Hello,
I have spent two 10 hours days on this problem with countless search permutations and peering into everything from kernel source to java source. Unfortunately, I am not coming up with useful results.
Overview:
I have a very large java application (Apache solr) running on a server with 12GB memory. Without going into too much detail, this application at a point will use a Runtime exec call to fire off a bash shell script. Over time, however, I end up with an IOException "Cannot allocate memory." (More info and stack trace below.)
That application aside I have been able to reproduce this by varying the -Xms and -Xmx jvm parameters with confusing results using the simple program below:
//Use with various -Xms and -Xmx arguments to produce
//IOException on call to Runtime.exec()
//
import java.io.*;
public class DoRuntime {
public static void main(String args[]) throws IOException {
Runtime runtime = Runtime.getRuntime();
long total = runtime.totalMemory();
long max = runtime.maxMemory();
long free = runtime.freeMemory();
System.out.println("total: " + total);
System.out.println("max: " + max);
System.out.println("free: " + free);
Process process = runtime.exec("/bin/ls");
InputStream is = process.getInputStream();
InputStreamReader isr = new InputStreamReader(is);
BufferedReader br = new BufferedReader(isr);
String line;
while ((line = br.readLine()) != null) {
System.out.println(line);
}
}
}
Here are some sample runs:
-----
RUN1
rwoodrum@util1wad:~/tmp$ java DoRuntime
total: 188743680
max: 954466304
free: 187759312
DoRuntime.class
DoRuntime.java
rwoodrum@util1wad:~/tmp$
RUN2
rwoodrum@util1wad:~/tmp$ java -Xms10g -Xmx10g DoRuntime
total: 10290069504
max: 10290069504
free: 10236381080
Exception in thread "main" java.io.IOException: java.io.IOException: Cannot allocate memory
at java.lang.UNIXProcess.<init>(UNIXProcess.java:148)

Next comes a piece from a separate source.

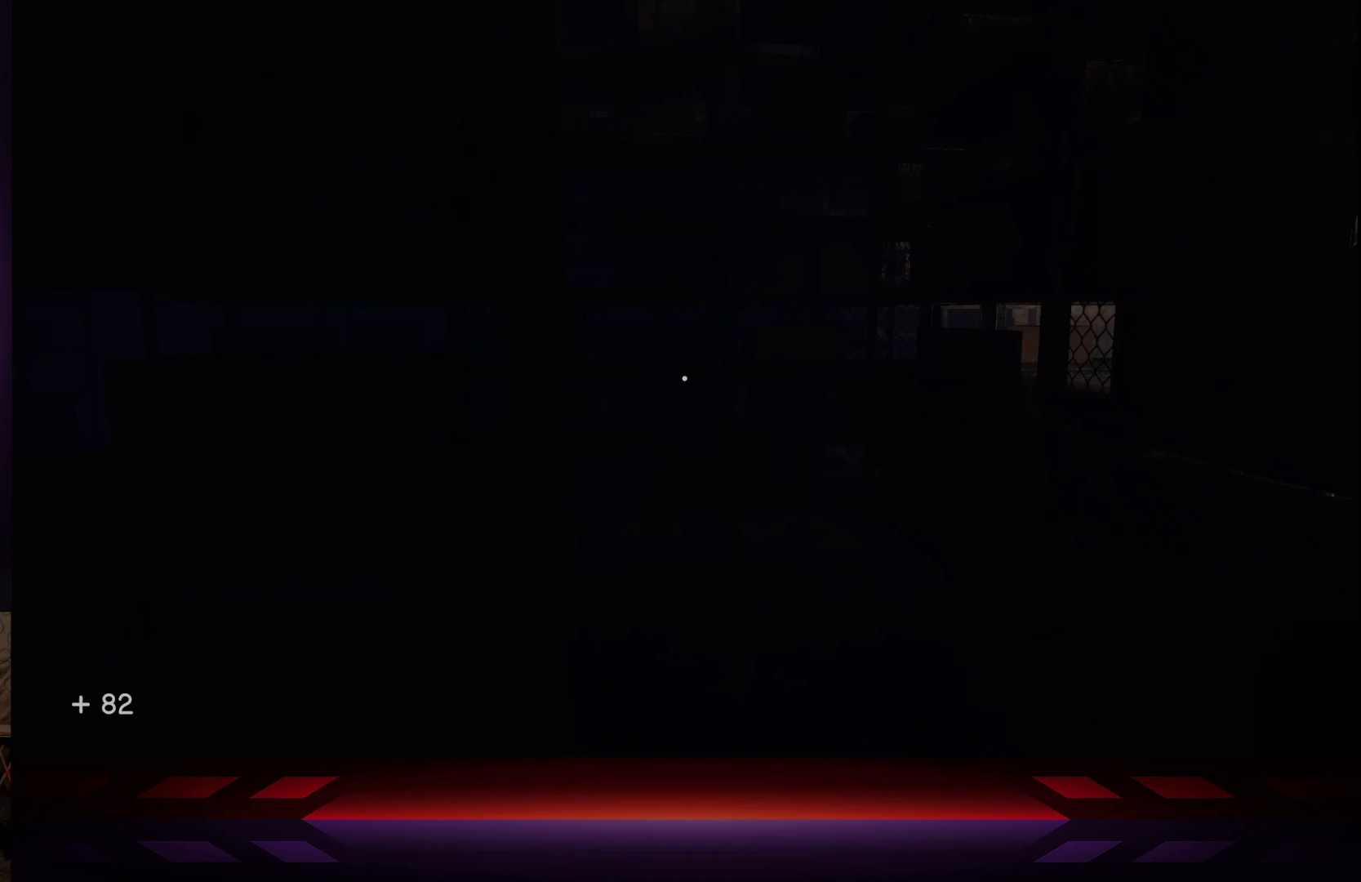
{"buttons": [], "left_stick": "up", "right_stick": "center", "events": [[183, "right_stick", "left"], [433, "right_stick", "center"], [450, "left_stick", "up"]]}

at java.lang.ProcessImpl.start(ProcessImpl.java:65)
at java.lang.ProcessBuilder.start(ProcessBuilder.java:451)
at java.lang.Runtime.exec(Runtime.java:591)
at java.lang.Runtime.exec(Runtime.java:429)
at java.lang.Runtime.exec(Runtime.java:326)
at DoRuntime.main(DoRuntime.java:14)
rwoodrum@util1wad:~/tmp$
RUN3
rwoodrum@util1wad:~/tmp$ java -Xms10g -Xmx11g DoRuntime
total: 10290069504
max: 10498867200
free: 10236381080
DoRuntime.class
DoRuntime.java
rwoodrum@util1wad:~/tmp$
-----
(FWIW, I get the same results replacing /bin/ls with something as lightweight as /bin/true.)
As can be seen in the above output of RUN2, I have set a fixed heap size of 10GB. The jvm seems content with that heap size, but when it goes to exec the child process it becomes rather unhappy. From this I would perhaps conclude that ultimately inside the call to forkAndExec (libjava.so) the call to fork() failed with an ENOMEM. (As a side note, an strace on the process doesn't actually ever show a fork, only a call to clone - which utilizes a fork eventually - more on clone below.)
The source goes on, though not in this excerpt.